Beyond Six Billion asks what such projections really say, why they say it, whether they can be trusted, and whether they can be improved. The book includes analysis of how well past U.N. and World Bank projections have panned out, what errors have occurred, and why they have happened.

Focusing on fertility as one key to accurate projections, the committee examines the transition from high, constant fertility to low fertility levels and discusses whether developing countries will eventually attain the very low levels of births now observed in the industrialized world. Other keys to accurate projections, predictions of lengthening life span and of the impact of international migration on specific countries, are also explored in detail.

How good are our methods of population forecasting? How can we cope with the inevitable uncertainty?
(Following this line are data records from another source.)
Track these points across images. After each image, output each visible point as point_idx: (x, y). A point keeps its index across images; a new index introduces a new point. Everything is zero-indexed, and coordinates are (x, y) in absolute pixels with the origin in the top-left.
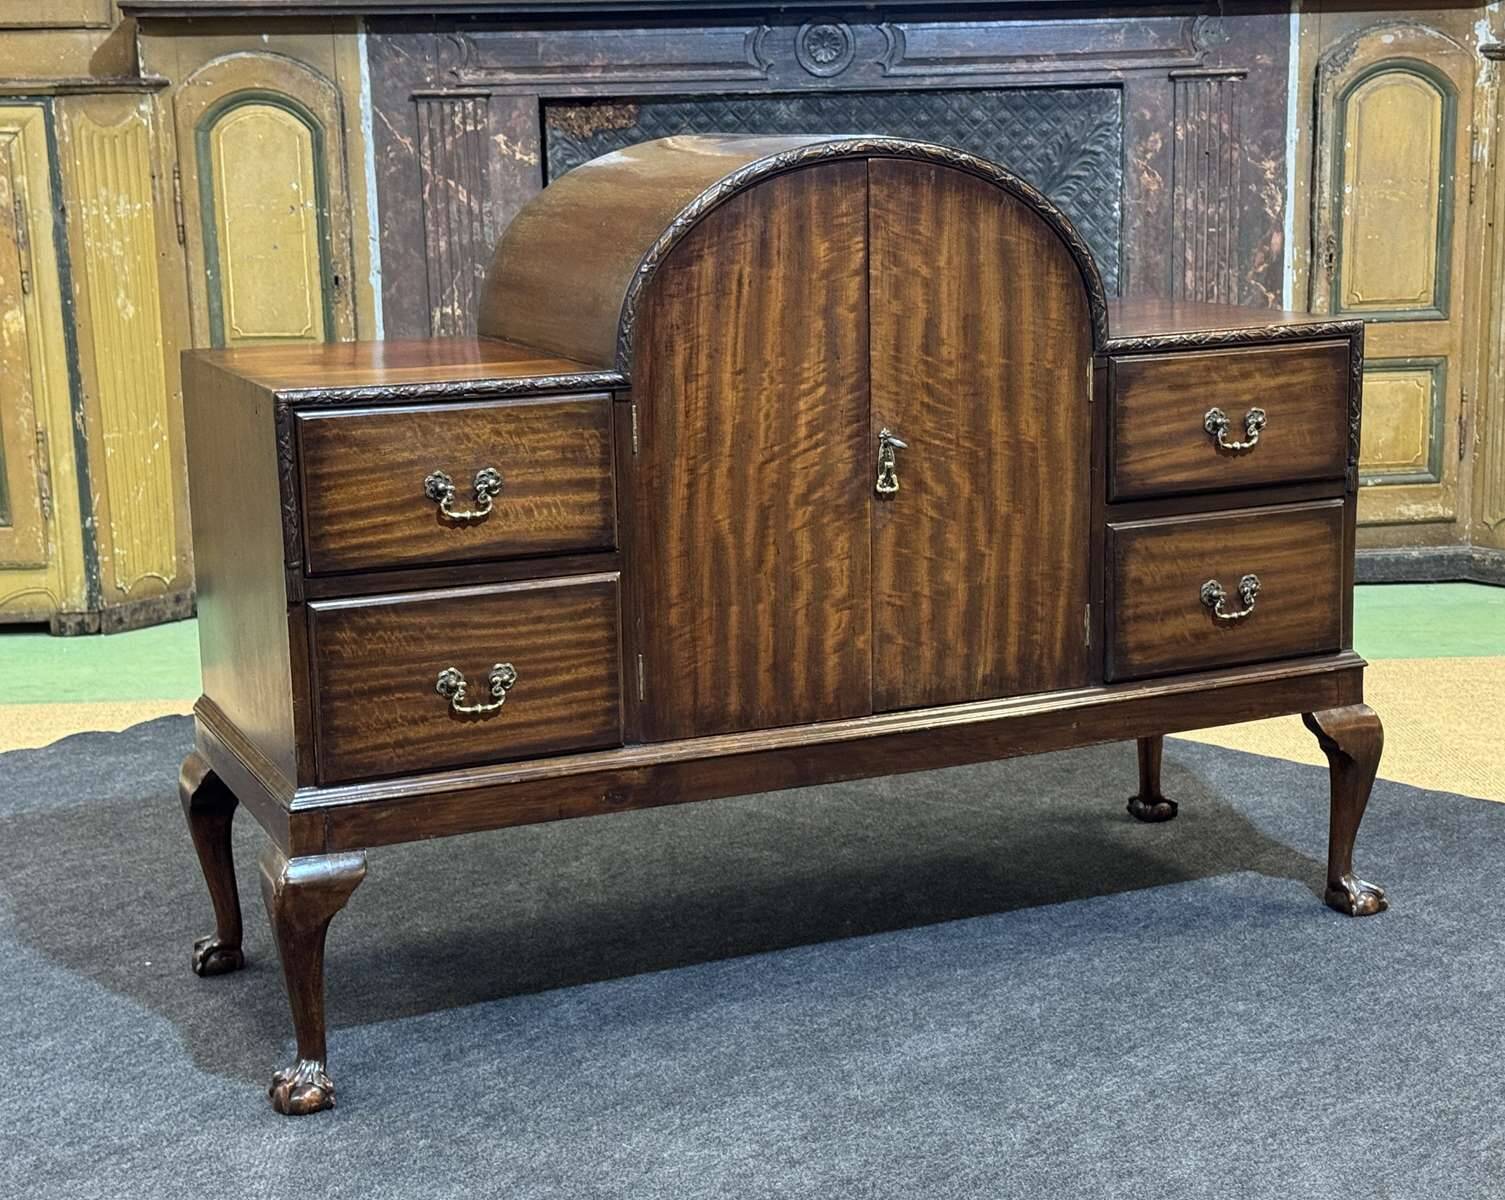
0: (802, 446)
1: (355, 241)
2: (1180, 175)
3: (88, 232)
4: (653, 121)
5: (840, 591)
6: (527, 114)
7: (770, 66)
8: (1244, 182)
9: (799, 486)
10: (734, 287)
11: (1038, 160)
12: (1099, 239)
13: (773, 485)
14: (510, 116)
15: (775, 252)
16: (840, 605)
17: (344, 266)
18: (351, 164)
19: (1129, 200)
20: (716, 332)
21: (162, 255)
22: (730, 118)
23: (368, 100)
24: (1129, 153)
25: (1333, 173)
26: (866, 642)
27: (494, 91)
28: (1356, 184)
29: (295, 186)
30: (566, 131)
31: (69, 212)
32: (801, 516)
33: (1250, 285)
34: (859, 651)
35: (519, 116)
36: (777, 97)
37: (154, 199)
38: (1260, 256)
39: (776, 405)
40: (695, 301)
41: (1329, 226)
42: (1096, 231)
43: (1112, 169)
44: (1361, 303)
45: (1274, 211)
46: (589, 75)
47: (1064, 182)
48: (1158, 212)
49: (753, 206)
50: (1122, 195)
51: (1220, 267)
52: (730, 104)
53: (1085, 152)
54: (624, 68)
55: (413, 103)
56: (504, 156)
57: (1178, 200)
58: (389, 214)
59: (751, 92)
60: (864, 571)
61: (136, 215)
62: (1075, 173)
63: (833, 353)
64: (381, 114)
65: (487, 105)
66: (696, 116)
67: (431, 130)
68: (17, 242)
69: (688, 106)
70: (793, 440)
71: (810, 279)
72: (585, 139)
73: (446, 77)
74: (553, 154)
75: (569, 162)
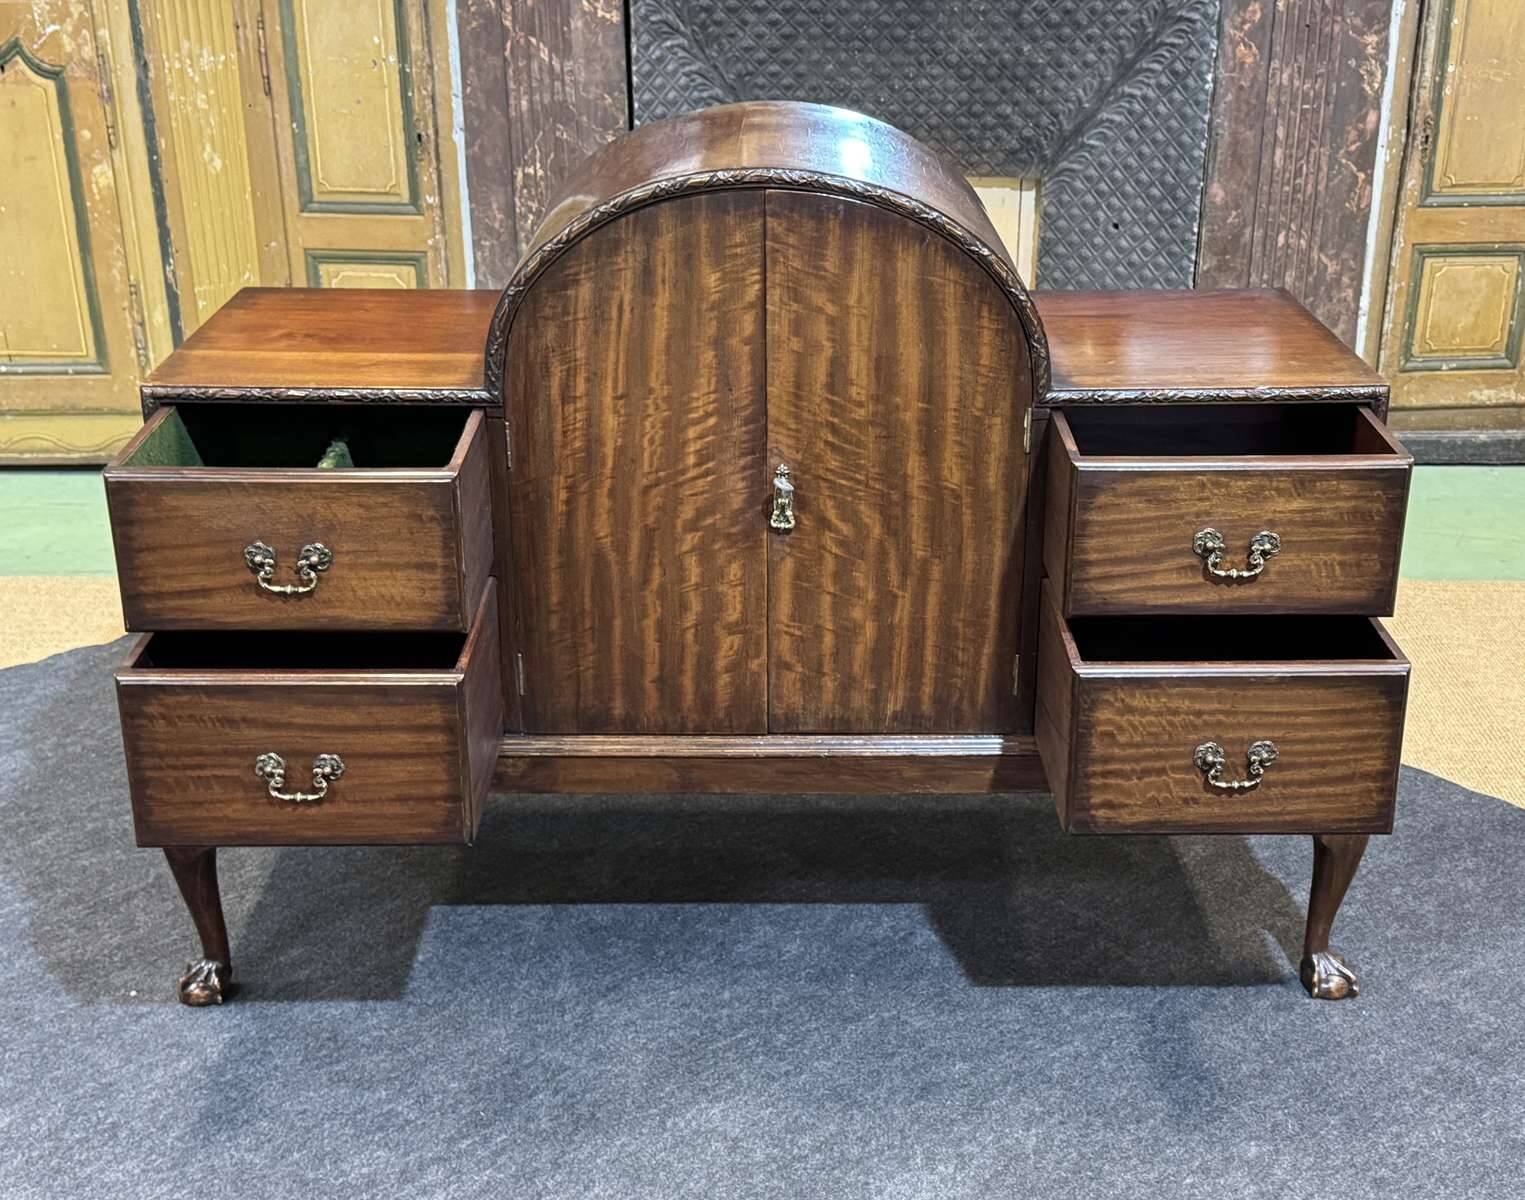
0: (691, 474)
1: (438, 99)
2: (1277, 49)
3: (171, 86)
5: (733, 615)
8: (1344, 56)
9: (687, 512)
10: (614, 313)
11: (1132, 25)
12: (1188, 110)
13: (659, 508)
15: (660, 279)
16: (732, 629)
17: (426, 124)
18: (433, 18)
19: (1223, 74)
20: (596, 355)
21: (249, 106)
24: (1227, 23)
25: (1437, 51)
26: (760, 665)
28: (1460, 63)
29: (376, 40)
31: (151, 66)
32: (690, 540)
33: (1341, 165)
34: (753, 673)
37: (239, 49)
38: (1353, 135)
39: (661, 432)
40: (571, 325)
41: (1428, 106)
42: (1185, 102)
43: (1208, 38)
44: (1453, 186)
45: (1372, 88)
47: (1155, 49)
48: (1252, 86)
49: (634, 232)
50: (1216, 68)
51: (1311, 145)
53: (1181, 19)
56: (585, 12)
57: (1274, 75)
58: (471, 70)
60: (758, 599)
61: (220, 67)
62: (1168, 41)
63: (725, 384)
68: (101, 96)
70: (681, 467)
71: (699, 310)
74: (636, 11)
75: (653, 18)
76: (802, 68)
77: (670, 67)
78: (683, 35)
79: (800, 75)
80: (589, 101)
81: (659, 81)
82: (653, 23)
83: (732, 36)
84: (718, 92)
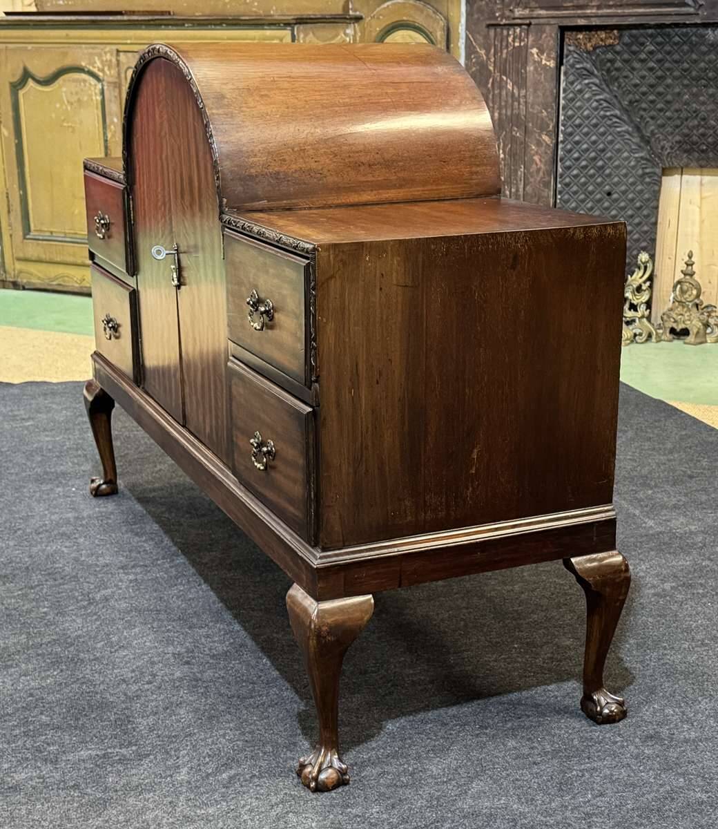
4: (629, 41)
6: (551, 36)
7: (701, 6)
14: (541, 37)
22: (677, 39)
23: (464, 27)
27: (533, 21)
30: (577, 47)
35: (546, 37)
36: (705, 25)
46: (589, 11)
52: (677, 30)
54: (610, 7)
55: (487, 29)
56: (535, 61)
59: (687, 22)
64: (470, 36)
65: (528, 30)
66: (656, 37)
67: (495, 45)
69: (650, 31)
72: (588, 52)
73: (507, 13)
74: (567, 62)
75: (578, 66)
76: (669, 97)
77: (587, 96)
78: (596, 76)
79: (668, 102)
80: (534, 114)
81: (578, 104)
82: (577, 69)
83: (626, 77)
84: (618, 112)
What population trends can we anticipate? Beyond Six Billion illuminates not only the forces that shape population growth but also the accuracy of the methods we use to quantify these forces and the uncertainty surrounding projections.

The Committee on Population was established by the National Academy of Sciences (NAS) in 1983 to bring the knowledge and methods of the population sciences to bear on major issues of science and public policy. The committee's work includes both basic studies of fertility, health and mortality, and migration; and applied studies aimed at improving programs for the public health and welfare in the United States and in developing countries. The committee also fosters communication among researchers in different disciplines and countries and policy makers in government, international agencies, and private organizations. The work of the committee is made possible by funding from several government agencies and private foundations.